Our daily PCR capacity has also been ramped-up, from around 530,000 per day in November to up to 700,000 per day now, excluding the tests for NHS patients and staff being processed in hospitals. Our world-leading Lighthouse Laboratory Network has and will continue to work 24/7 over Christmas and the New Year to process tests, despite like many sectors being impacted by staff sickness.

We will continue making tests available to everyone who needs them, particularly vulnerable groups such as care home residents and those who work in critical sectors such as the care workforce. Today, for example, there was particularly high demand from care homes with 190,000 PCR tests submitted to laboratories for processing, and these groups were rightly and will continue to be given priority. Everyone who may be eligible for anti-viral medication will be receiving a PCR kit in the post by mid-January, which they can store at home to use if they get symptoms. These will also be prioritised at laboratories.

I would encourage you and your constituents to continue testing when engaging in activities that carry the greatest risk, and before coming into contact with people at risk of serious illness. If people cannot get tests through GOV.UK they should try local pharmacies or see whether their local authority is distributing tests. Tests can also be collected from some community places such as libraries. If your constituent attends or works at a school, college or nursery they can get rapid tests through these too. I would like to thank your constituents for their continued understanding and patience during this unprecedented time.

Finally, I’d like to thank the men and women on whom our testing system relies. Whether working in the labs, on test sites or in our logistics network, they are rising to the challenge, volunteering to work extra shifts and extra hours to deliver the testing capacity our country needs at this challenging time.
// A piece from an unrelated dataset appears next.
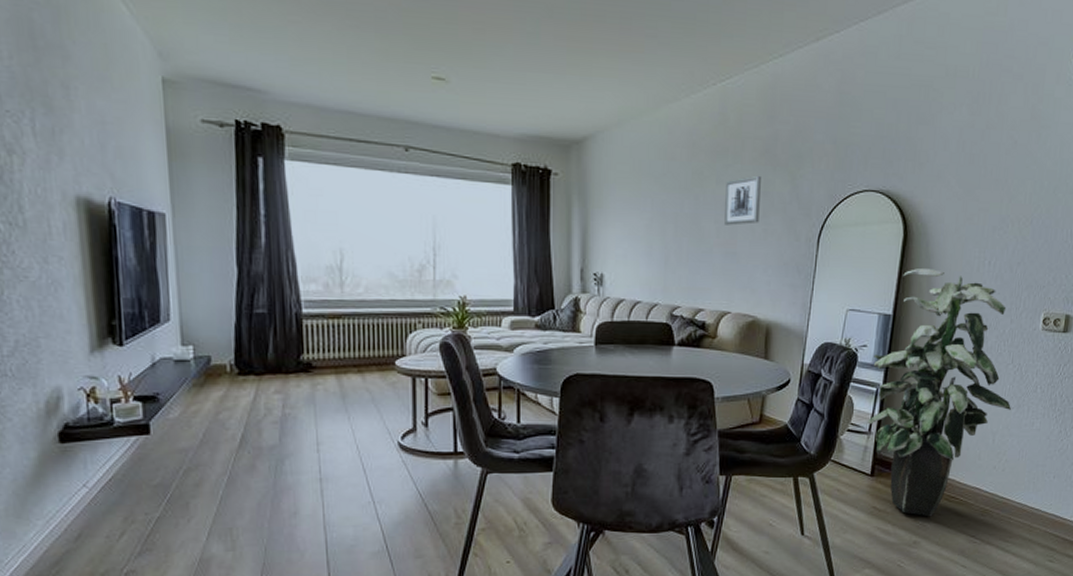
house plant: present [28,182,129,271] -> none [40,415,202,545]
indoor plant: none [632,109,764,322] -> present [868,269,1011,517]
We owe every one of them our gratitude.

Yours ever,



  1. gyges
    December 30, 2021

    “over 350 million PCR and LFD tests have been registered in England ” yet this cannot answer the simple question … if a person is not showing symptoms of covid, and if they test positive for covid, what is the probability that they have covid.

    If the tests cannot answer this question they have failed.

    December 31, 2021

    ”The arrival of the Omicron variant has caused record case numbers and unprecedented demand for both PCR and Lateral Flow Device (LFD) tests…..”

    We know that ”record case numbers” (which are NOT all ”cases” anyway) are caused by record obsessive ‘social testing’. We know most people don’t even have symptoms. The ”unprecedented demand” was caused by fear-mongering. And we know that the answer to stopping all this madness is to END ‘testing’ – except in a clinical setting for medical reasons decided upon by a health professional. These expensive tests should NOT be available ”on demand” to any healthy person who wants to indulge in a bit of panicky virtue signalling.